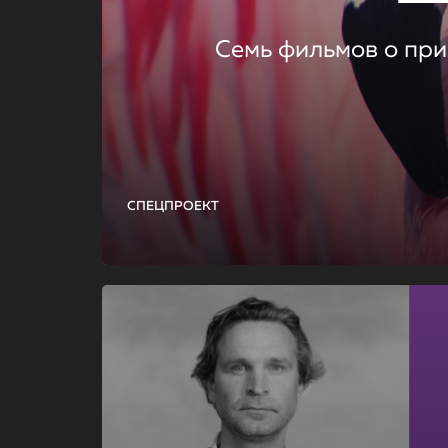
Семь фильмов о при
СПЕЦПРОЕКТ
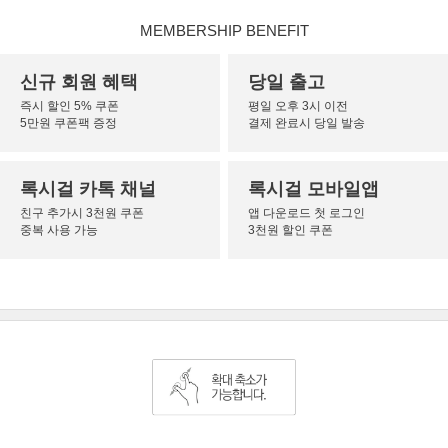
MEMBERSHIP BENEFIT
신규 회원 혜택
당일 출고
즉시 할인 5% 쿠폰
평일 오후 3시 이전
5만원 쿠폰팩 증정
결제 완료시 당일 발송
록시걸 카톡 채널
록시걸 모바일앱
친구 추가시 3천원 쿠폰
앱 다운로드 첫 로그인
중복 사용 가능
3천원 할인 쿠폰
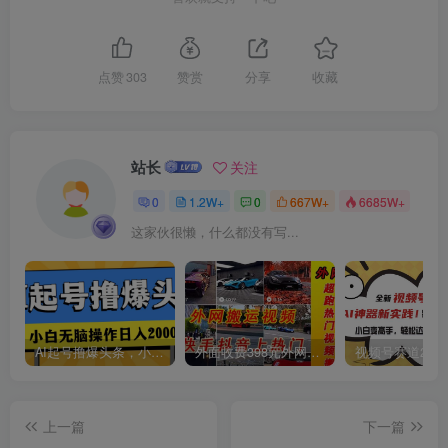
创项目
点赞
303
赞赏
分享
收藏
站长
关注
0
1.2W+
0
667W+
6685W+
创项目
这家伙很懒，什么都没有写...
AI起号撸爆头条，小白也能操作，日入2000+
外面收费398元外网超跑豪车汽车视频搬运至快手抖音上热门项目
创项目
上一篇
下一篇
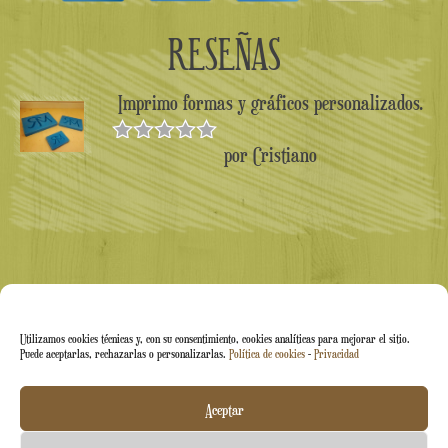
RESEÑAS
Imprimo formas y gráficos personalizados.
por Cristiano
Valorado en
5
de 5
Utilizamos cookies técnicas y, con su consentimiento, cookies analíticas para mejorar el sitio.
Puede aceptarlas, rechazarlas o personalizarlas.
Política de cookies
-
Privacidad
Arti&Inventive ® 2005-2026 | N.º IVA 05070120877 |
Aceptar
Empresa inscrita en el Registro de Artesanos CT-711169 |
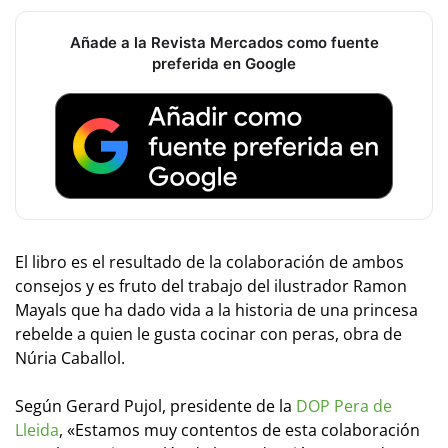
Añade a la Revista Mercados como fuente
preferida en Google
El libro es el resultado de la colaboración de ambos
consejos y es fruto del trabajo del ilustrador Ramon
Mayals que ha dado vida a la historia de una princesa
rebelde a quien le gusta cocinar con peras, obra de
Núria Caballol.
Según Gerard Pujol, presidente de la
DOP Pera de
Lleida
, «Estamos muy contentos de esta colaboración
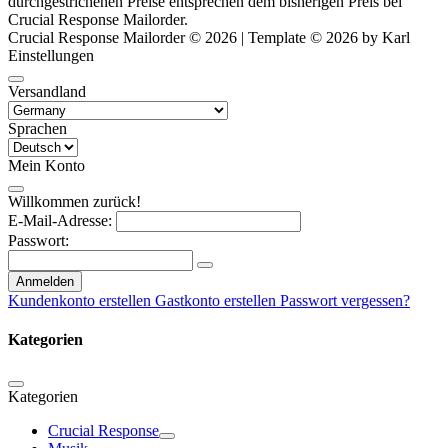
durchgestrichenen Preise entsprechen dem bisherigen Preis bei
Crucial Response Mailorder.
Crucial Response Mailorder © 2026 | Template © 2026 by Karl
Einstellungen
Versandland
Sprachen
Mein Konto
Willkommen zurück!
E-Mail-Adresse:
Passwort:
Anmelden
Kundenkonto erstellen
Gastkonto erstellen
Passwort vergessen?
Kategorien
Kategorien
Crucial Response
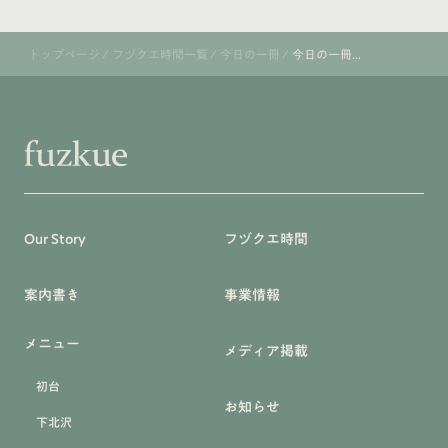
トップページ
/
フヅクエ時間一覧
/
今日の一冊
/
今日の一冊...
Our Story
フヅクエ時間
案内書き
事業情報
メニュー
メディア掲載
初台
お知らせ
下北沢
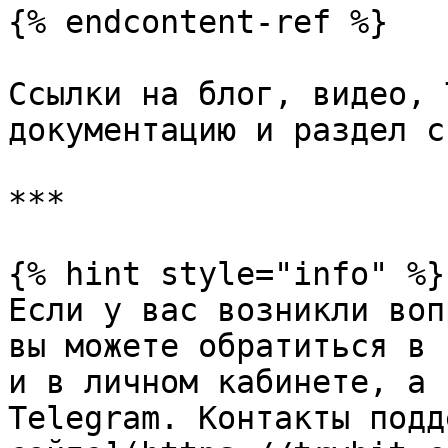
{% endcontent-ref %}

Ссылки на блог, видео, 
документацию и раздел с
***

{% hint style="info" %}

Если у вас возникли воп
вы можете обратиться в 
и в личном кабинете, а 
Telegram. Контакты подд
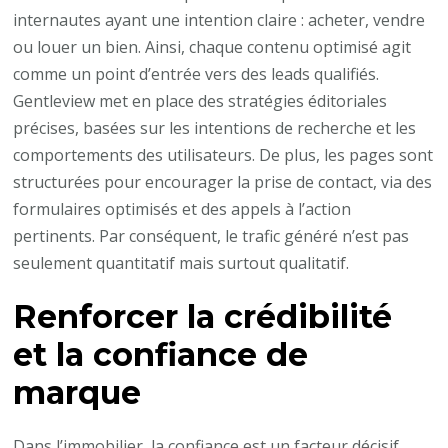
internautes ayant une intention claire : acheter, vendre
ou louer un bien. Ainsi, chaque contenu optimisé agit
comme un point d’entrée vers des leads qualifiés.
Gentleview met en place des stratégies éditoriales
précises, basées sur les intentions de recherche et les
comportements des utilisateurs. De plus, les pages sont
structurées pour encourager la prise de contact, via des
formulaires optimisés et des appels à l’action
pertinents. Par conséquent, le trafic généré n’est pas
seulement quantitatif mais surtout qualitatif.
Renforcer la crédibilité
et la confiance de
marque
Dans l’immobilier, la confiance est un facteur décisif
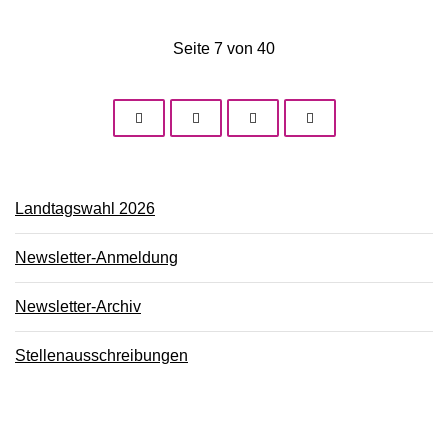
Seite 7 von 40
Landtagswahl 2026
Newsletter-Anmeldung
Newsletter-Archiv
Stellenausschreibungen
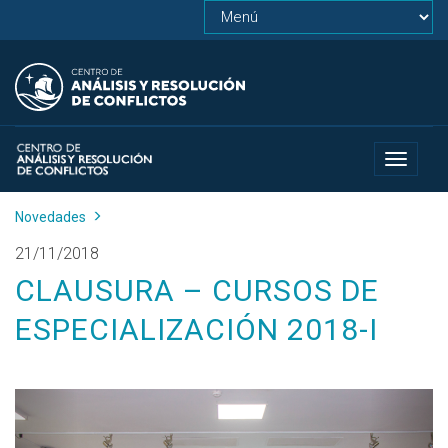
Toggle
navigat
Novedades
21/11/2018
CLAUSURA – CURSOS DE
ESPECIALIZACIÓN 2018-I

--

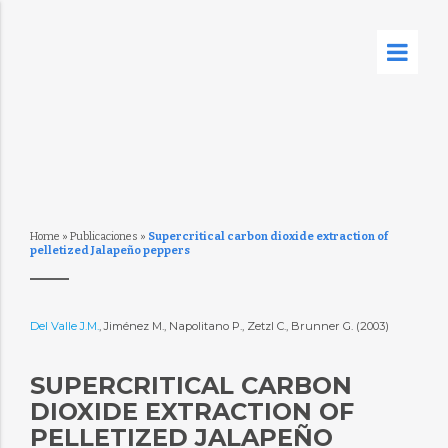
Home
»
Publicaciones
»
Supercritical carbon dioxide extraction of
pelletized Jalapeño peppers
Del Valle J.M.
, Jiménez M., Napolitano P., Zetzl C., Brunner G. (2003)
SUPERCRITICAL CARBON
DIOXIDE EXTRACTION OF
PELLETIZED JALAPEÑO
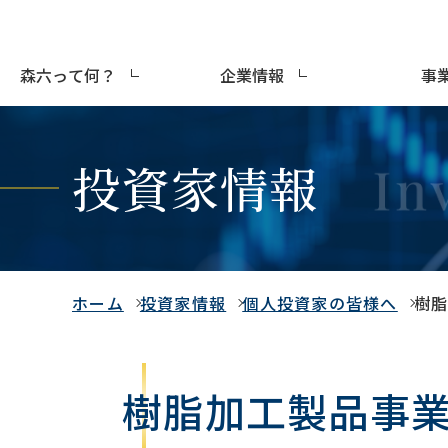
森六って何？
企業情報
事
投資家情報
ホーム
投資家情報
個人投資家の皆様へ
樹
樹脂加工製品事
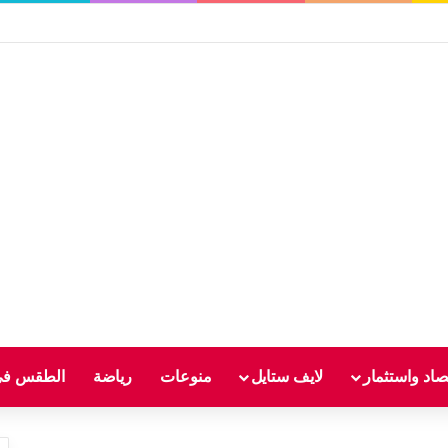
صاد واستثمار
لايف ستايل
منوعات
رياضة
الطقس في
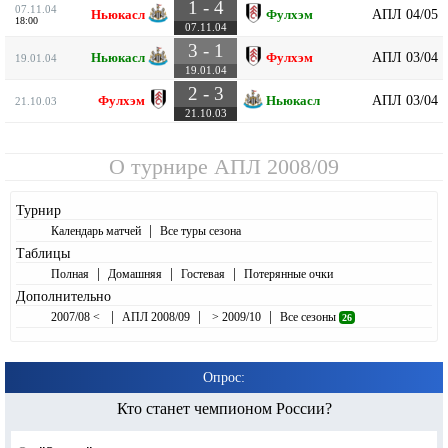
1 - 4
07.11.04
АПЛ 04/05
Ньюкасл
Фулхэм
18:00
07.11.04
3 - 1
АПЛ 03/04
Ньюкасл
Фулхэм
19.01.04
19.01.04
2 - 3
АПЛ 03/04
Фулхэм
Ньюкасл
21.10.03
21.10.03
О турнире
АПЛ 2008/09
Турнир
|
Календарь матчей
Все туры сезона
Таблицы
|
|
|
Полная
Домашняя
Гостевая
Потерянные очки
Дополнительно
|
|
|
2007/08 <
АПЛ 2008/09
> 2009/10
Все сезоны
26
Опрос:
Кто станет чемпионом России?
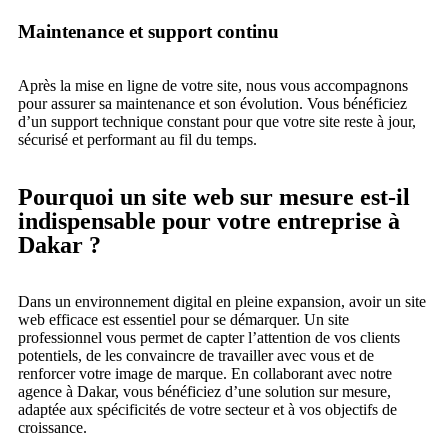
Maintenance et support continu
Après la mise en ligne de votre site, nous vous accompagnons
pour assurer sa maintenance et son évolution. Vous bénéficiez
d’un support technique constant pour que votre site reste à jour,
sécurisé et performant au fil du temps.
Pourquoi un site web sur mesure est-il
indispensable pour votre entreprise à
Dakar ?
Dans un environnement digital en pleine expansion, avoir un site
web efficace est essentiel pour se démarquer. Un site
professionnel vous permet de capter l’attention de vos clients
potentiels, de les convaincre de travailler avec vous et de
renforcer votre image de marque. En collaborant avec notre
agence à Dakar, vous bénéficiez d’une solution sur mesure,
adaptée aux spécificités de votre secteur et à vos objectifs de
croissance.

--

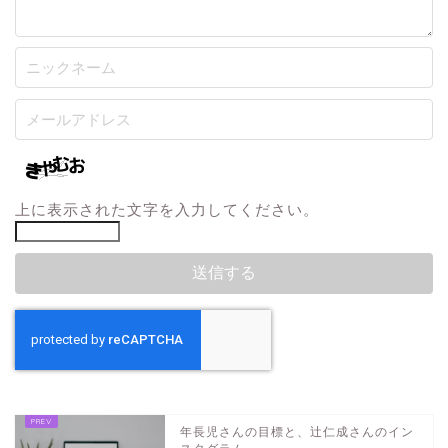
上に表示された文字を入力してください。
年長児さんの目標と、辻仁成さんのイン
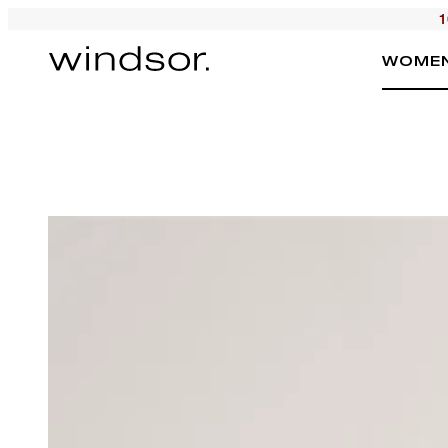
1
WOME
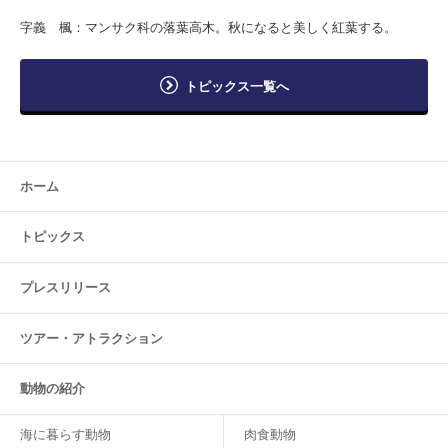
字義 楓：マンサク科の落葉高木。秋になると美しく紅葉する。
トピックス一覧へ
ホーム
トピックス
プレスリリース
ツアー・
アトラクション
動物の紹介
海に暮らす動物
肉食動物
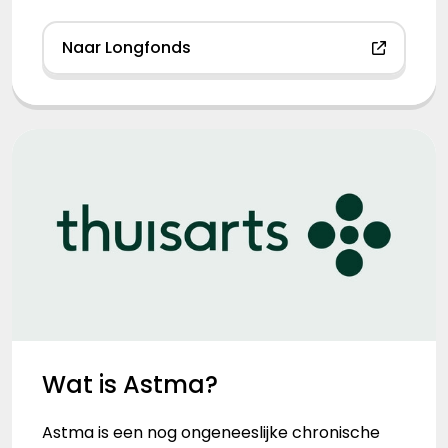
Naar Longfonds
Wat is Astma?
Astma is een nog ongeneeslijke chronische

## GOAL OF THE EXERCISE
Word for word, repeat the lines above from the one with "Семь фильмов о при" through the one with "Kundenkonto erstellen", and nothing beyond them. Omit the pictures.

## SOLVED EXERCISE
Семь фильмов о при
СПЕЦПРОЕКТ
MEMBERSHIP BENEFIT
신규 회원 혜택
당일 출고
즉시 할인 5% 쿠폰
평일 오후 3시 이전
5만원 쿠폰팩 증정
결제 완료시 당일 발송
록시걸 카톡 채널
록시걸 모바일앱
친구 추가시 3천원 쿠폰
앱 다운로드 첫 로그인
중복 사용 가능
3천원 할인 쿠폰
创项目
点赞
303
赞赏
分享
收藏
站长
关注
0
1.2W+
0
667W+
6685W+
创项目
这家伙很懒，什么都没有写...
AI起号撸爆头条，小白也能操作，日入2000+
外面收费398元外网超跑豪车汽车视频搬运至快手抖音上热门项目
创项目
上一篇
下一篇
RESEÑAS
Imprimo formas y gráficos personalizados.
por Cristiano
Valorado en
5
de 5
Utilizamos cookies técnicas y, con su consentimiento, cookies analíticas para mejorar el sitio.
Puede aceptarlas, rechazarlas o personalizarlas.
Política de cookies
-
Privacidad
Arti&Inventive ® 2005-2026 | N.º IVA 05070120877 |
Aceptar
Empresa inscrita en el Registro de Artesanos CT-711169 |
Añade a la Revista Mercados como fuente
preferida en Google
El libro es el resultado de la colaboración de ambos
consejos y es fruto del trabajo del ilustrador Ramon
Mayals que ha dado vida a la historia de una princesa
rebelde a quien le gusta cocinar con peras, obra de
Núria Caballol.
Según Gerard Pujol, presidente de la
DOP Pera de
Lleida
, «Estamos muy contentos de esta colaboración
durchgestrichenen Preise entsprechen dem bisherigen Preis bei
Crucial Response Mailorder.
Crucial Response Mailorder © 2026 | Template © 2026 by Karl
Einstellungen
Versandland
Sprachen
Mein Konto
Willkommen zurück!
E-Mail-Adresse:
Passwort:
Anmelden
Kundenkonto erstellen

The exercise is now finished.